— Что с этим сделаешь, Мила? Ну, вырос он так… как сорняк придорожный. Сейчас ведь пол-России стоит у дорог, продают всё, что могут, проезжающим в джипах и смотрят им вслед. А он не хочет стоять у дороги… Он человек и все-таки не зверь. Тебя вот кости встревожили — не догадываешься, зачем ему? Да не грызет он их, собаку он подкармливает, пса бездомного, драного, шелудивого, который его укусил. Видел их, сладкая парочка.
— Он так любит собак?
— Может, и любит. Кого-то ж надо. Или чувствует родственную душу: ему, наверное, тоже хочется грызть, кусать, рвать…
— Кого? За что?
— Всех, за все. За жизнь его такую, затраханную, замордованную. Мне это понятно, я, может, такой же был бы, если б карандаш не подвернулся. За карандаш держась и выплыл. А ему не за что ухватиться, его одна злость держит. Ты думаешь, когда он из твоей «Жизни в искусстве», из первоиздания, страницы выдрал на подтирку, и тебя потом пришлось отпаивать…
— Я ему ничего не сказала!
— Ну, я ему все сказал. Но ты что думаешь, это он по наивности?
— Нет, Ваня, он не играл. «Драна, желта — для ча? в сяти всё есь»… Он правда не знал, зачем она.
— Но он знал, что она тебе дорога. Понимаешь?
— «Народ злой, изо всех сил злой».
— Чего это ты на народ?
— Это не я, это у Достоевского…
— Ну, изо всех сил, или может еще добавить, я не знаю, но какая жизнь, такие и люди… А какие люди — такая и жизнь. Вот и разберись, кто виноват.

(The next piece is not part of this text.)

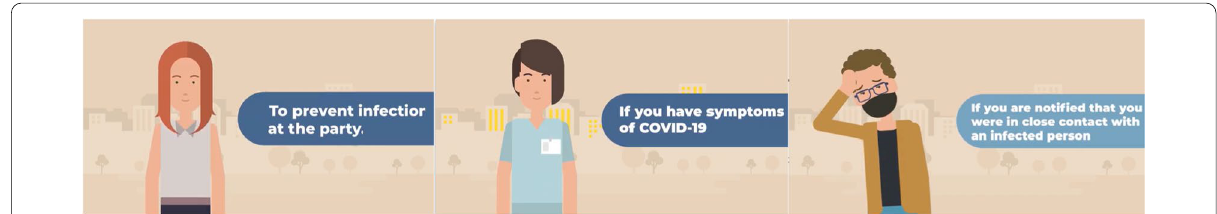
Fig. 1 YouTube videos created by our group (MINNA) (Left: to prevent infections at a gathering, Center: if you have symptoms of COVID-19, and Right: if you are notified that you were in close contact with an infected person)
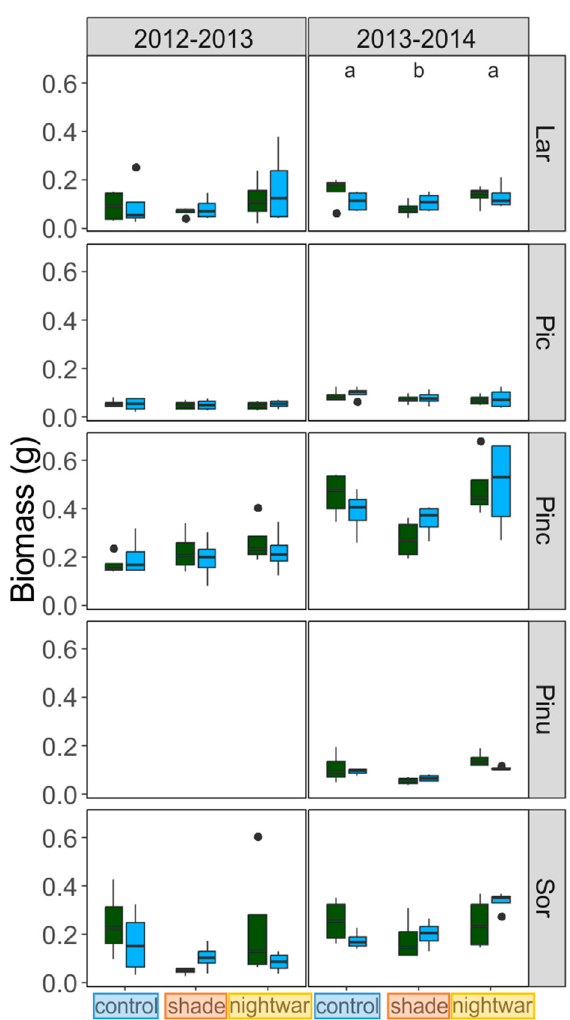
Figure 6. End-of season biomass of 1.5-year old tree seedlings near the treeline in the French Alps: Lar = Larix decidua , Pic = Picea abies , Pinc = Pinus cembra, Pinu = Pinus uncinata , Sor = Sorbus aucuparia . Seedlings planted autumn 2012 (left) and 2013 (right), measured one year later. Snow treatments: early (dark green) and late (blue); sky-exposure treatments (x-axis): control (no roof), shade (shade roof during the day), and nightwar = night warming (shade roof during the night). Box plots show medians and quartiles from four blocks, based on means of one (2013) or three (2014) seedlings per block. The letters indicate a significant effect of shade on the 2013-2014 seedlings overall, with no interaction with species.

— Ваня… А он — нет, я не против, просто… он еще долго у нас… — он не говорил?
— До Успения, вроде. А может, до Усекновения.
— А это… когда?
— Ну, я помню, что ли? Посмотри. Ничего, переживем, не бери в голову. Я еще посижу тут. Давай. До вечера.
* * *— Витька вчера звонил из Штатов.